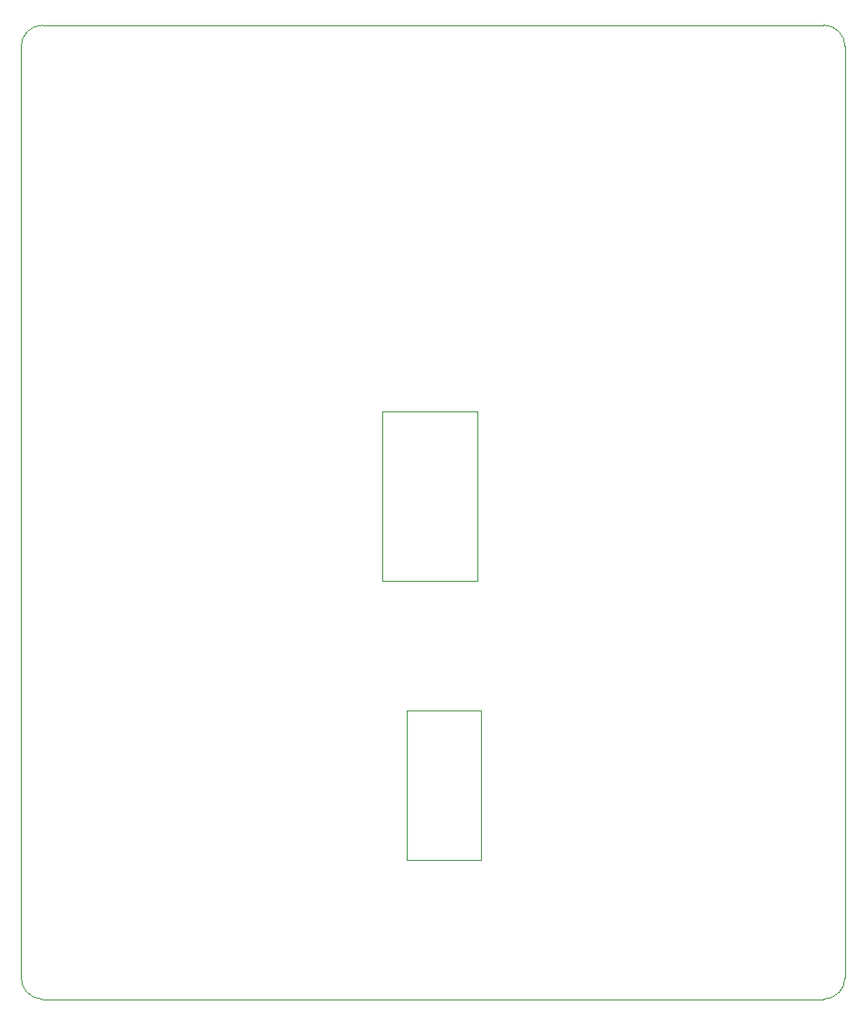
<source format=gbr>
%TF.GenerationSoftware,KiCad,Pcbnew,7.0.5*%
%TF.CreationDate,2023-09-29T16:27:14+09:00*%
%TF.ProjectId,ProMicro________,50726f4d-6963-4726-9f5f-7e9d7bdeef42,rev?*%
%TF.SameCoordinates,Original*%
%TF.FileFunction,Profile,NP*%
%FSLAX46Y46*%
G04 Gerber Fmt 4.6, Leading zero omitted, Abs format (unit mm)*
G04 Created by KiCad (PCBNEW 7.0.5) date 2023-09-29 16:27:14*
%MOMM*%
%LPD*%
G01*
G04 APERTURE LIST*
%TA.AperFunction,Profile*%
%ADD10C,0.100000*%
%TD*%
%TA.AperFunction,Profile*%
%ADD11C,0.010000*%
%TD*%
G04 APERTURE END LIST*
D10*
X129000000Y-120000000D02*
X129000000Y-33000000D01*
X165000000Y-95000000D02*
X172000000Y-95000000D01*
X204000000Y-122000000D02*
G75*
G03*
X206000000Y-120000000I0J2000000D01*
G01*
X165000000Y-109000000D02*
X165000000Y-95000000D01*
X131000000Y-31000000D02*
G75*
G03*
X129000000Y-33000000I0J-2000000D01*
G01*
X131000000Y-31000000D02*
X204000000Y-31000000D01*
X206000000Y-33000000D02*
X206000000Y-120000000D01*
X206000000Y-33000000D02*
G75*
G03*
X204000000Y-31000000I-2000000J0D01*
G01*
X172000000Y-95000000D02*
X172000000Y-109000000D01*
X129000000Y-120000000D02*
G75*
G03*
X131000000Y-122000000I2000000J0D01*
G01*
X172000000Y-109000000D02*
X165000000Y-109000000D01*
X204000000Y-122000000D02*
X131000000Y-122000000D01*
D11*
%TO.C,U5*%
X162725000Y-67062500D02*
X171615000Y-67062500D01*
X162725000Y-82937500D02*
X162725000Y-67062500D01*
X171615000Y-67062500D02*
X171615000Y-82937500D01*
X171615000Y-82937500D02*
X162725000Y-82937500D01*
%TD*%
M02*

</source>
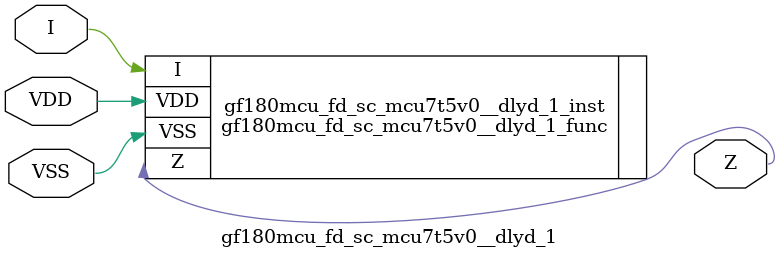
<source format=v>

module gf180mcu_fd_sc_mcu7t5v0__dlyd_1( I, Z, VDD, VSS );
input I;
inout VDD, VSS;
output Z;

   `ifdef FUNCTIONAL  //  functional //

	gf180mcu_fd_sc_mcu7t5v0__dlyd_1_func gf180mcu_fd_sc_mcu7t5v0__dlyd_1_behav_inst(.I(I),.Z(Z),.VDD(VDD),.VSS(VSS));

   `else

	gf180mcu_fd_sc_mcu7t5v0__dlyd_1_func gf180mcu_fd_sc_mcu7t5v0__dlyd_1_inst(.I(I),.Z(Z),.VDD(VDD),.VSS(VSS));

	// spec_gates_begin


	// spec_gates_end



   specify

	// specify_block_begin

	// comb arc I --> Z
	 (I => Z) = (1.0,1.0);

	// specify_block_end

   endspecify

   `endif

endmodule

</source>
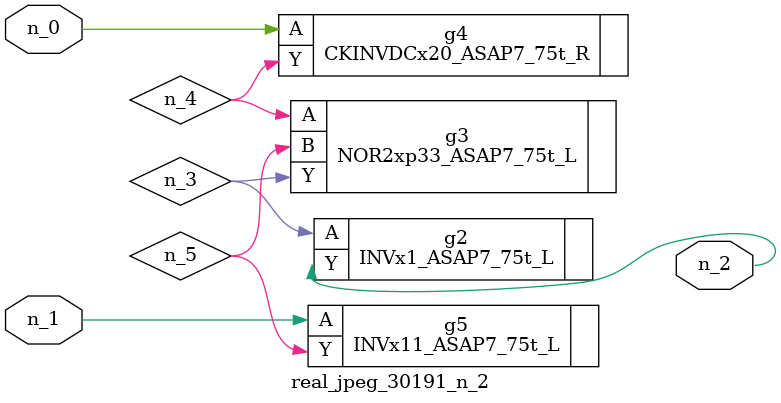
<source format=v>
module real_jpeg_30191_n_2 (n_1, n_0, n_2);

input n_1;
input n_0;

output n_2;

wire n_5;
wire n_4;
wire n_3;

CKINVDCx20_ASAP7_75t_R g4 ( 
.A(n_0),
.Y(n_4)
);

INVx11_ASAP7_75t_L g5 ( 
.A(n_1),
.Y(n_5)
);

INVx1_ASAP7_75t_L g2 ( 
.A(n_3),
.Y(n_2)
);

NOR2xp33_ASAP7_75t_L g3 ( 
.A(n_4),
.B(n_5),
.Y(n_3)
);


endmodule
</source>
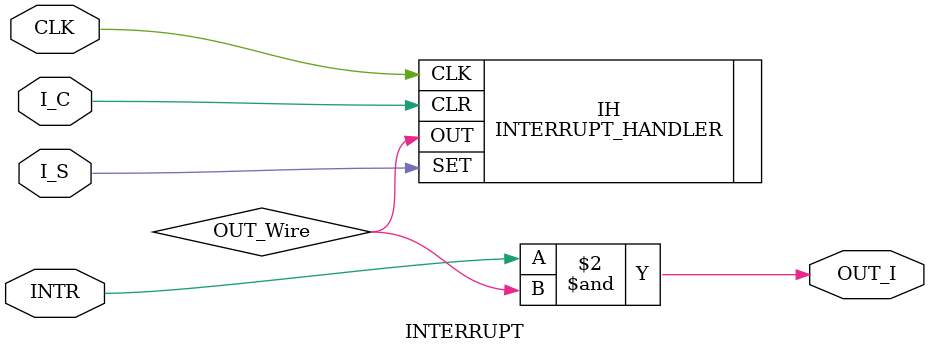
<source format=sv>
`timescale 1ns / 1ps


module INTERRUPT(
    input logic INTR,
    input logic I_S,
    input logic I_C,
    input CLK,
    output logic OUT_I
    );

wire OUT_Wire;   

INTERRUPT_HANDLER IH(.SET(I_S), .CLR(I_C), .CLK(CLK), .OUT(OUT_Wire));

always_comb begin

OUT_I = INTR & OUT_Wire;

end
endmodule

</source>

* * *

**About this exercise**:
Scan the listing for the string "APERTURE" and copy every line that carries it.

**Reply to the exercise**:
G04 APERTURE LIST*
G04 APERTURE END LIST*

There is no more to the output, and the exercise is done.